Required work — Your answer must be the exact lines of the listing below that run from the line with "nose: (732, 630)" to the line with "right back paw: (928, 856)", ends included, and no pictures.

****************************************

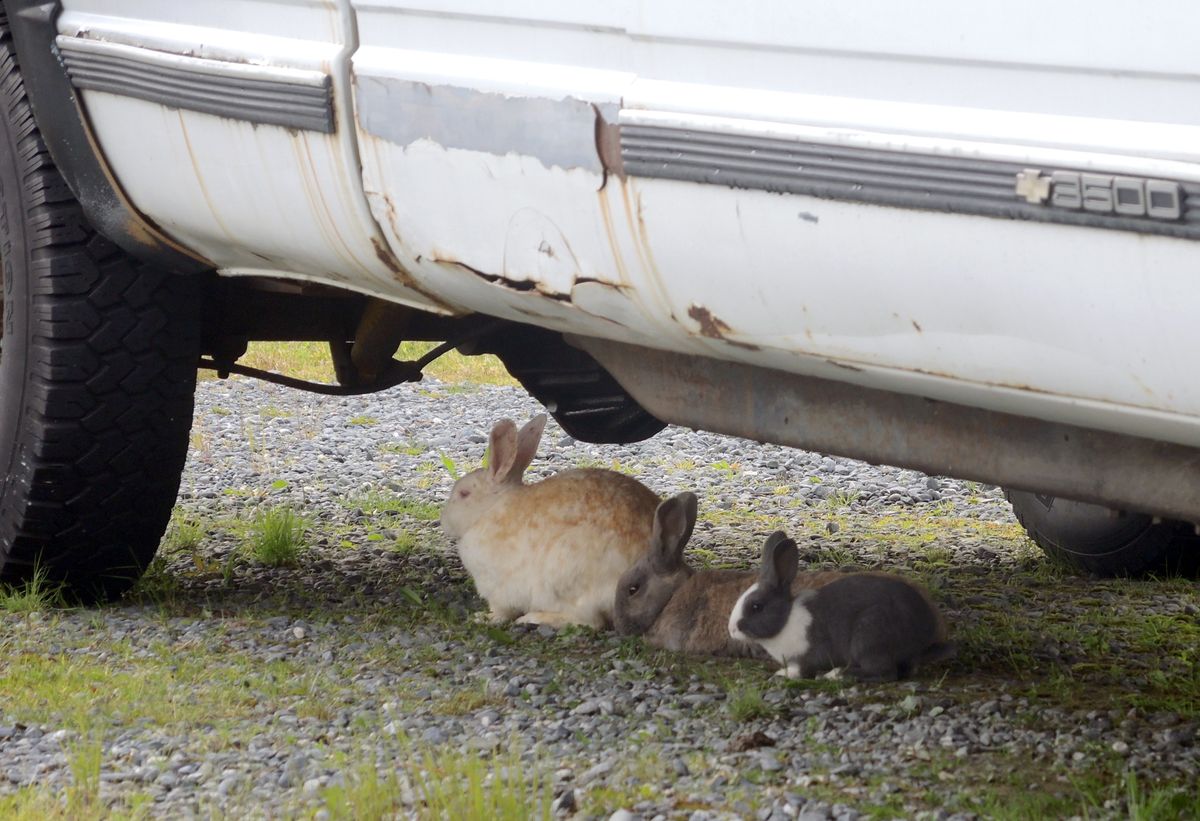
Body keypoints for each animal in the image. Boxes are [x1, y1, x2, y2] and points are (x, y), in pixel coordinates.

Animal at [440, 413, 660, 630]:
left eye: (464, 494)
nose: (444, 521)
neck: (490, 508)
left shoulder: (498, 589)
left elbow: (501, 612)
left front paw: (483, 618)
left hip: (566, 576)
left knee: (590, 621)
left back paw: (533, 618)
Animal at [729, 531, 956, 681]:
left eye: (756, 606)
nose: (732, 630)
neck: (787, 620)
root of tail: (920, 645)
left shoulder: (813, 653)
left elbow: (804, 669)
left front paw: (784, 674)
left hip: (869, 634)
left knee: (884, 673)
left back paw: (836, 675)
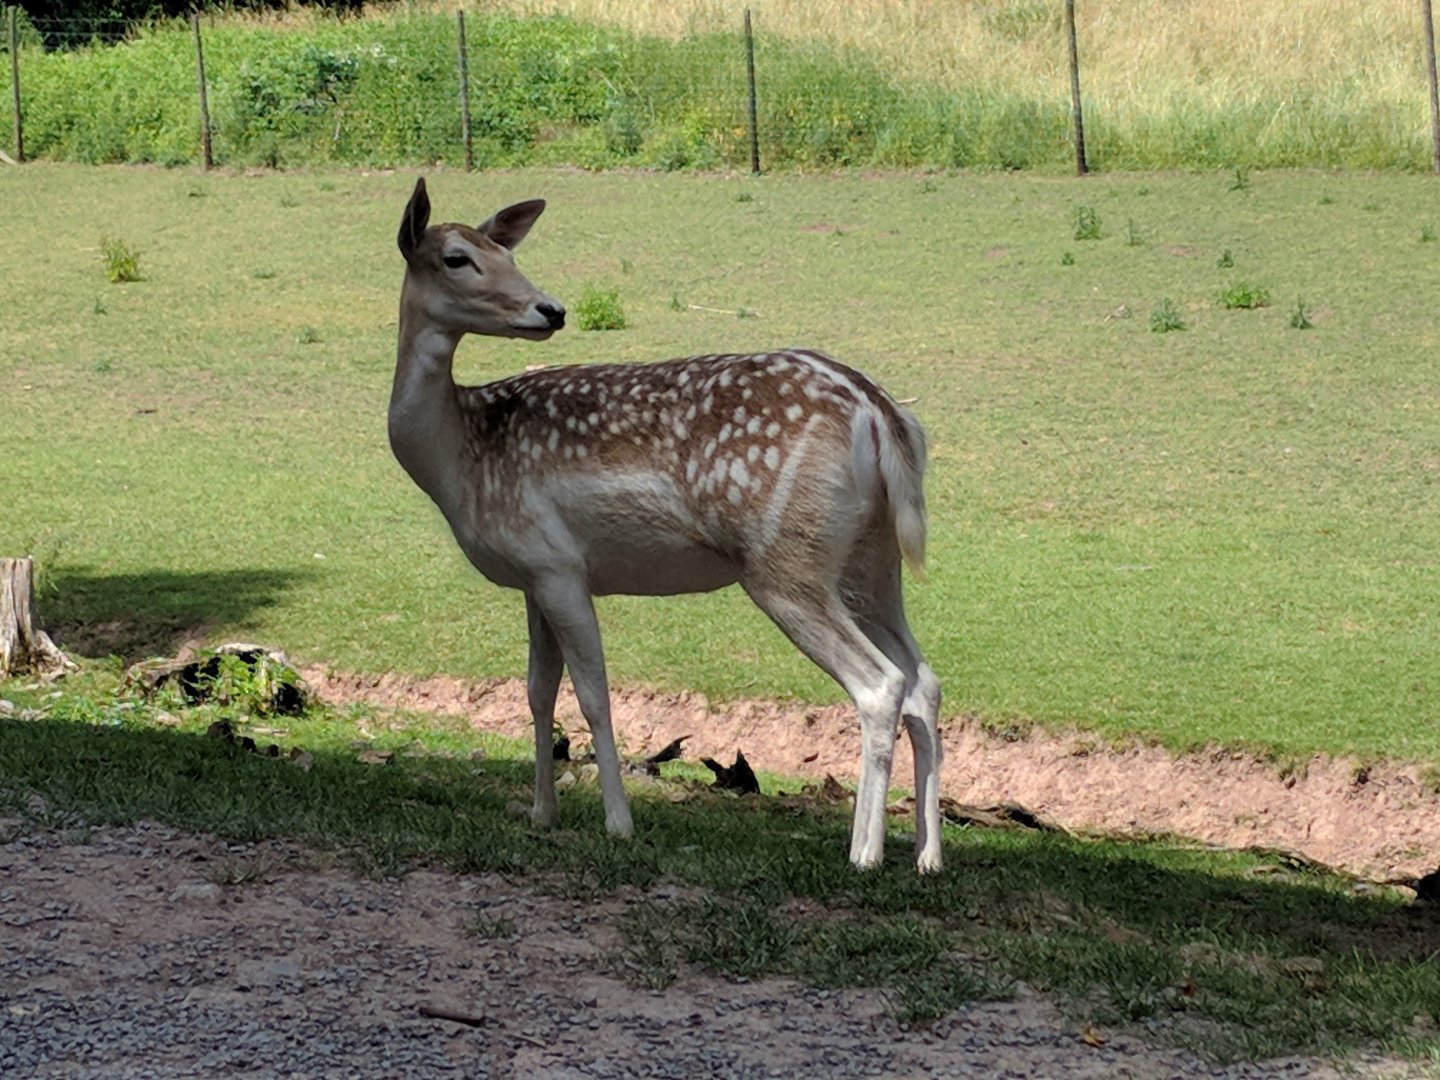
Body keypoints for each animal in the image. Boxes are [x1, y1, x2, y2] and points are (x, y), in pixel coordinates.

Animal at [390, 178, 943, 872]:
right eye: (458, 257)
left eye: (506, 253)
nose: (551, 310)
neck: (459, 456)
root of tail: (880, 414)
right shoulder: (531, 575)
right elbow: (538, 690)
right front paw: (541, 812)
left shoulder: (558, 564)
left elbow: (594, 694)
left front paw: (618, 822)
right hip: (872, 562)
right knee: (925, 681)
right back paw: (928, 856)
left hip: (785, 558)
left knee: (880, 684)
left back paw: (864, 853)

****************************************

Response below —
nose: (732, 630)
neck: (787, 620)
root of tail: (920, 645)
left shoulder: (813, 653)
left elbow: (804, 669)
left front paw: (784, 674)
left hip: (869, 634)
left knee: (884, 673)
left back paw: (836, 675)
Body keypoints for each animal in the image. Boxes are [x1, y1, x2, y2] and points are (x, y), in pixel coordinates.

Animal at [390, 178, 943, 872]:
right eye: (458, 257)
left eye: (506, 253)
nose: (551, 310)
neck: (459, 456)
root of tail: (880, 414)
right shoulder: (531, 575)
right elbow: (538, 690)
right front paw: (541, 812)
left shoulder: (558, 564)
left elbow: (594, 694)
left front paw: (618, 822)
right hip: (872, 562)
right knee: (925, 681)
right back paw: (928, 856)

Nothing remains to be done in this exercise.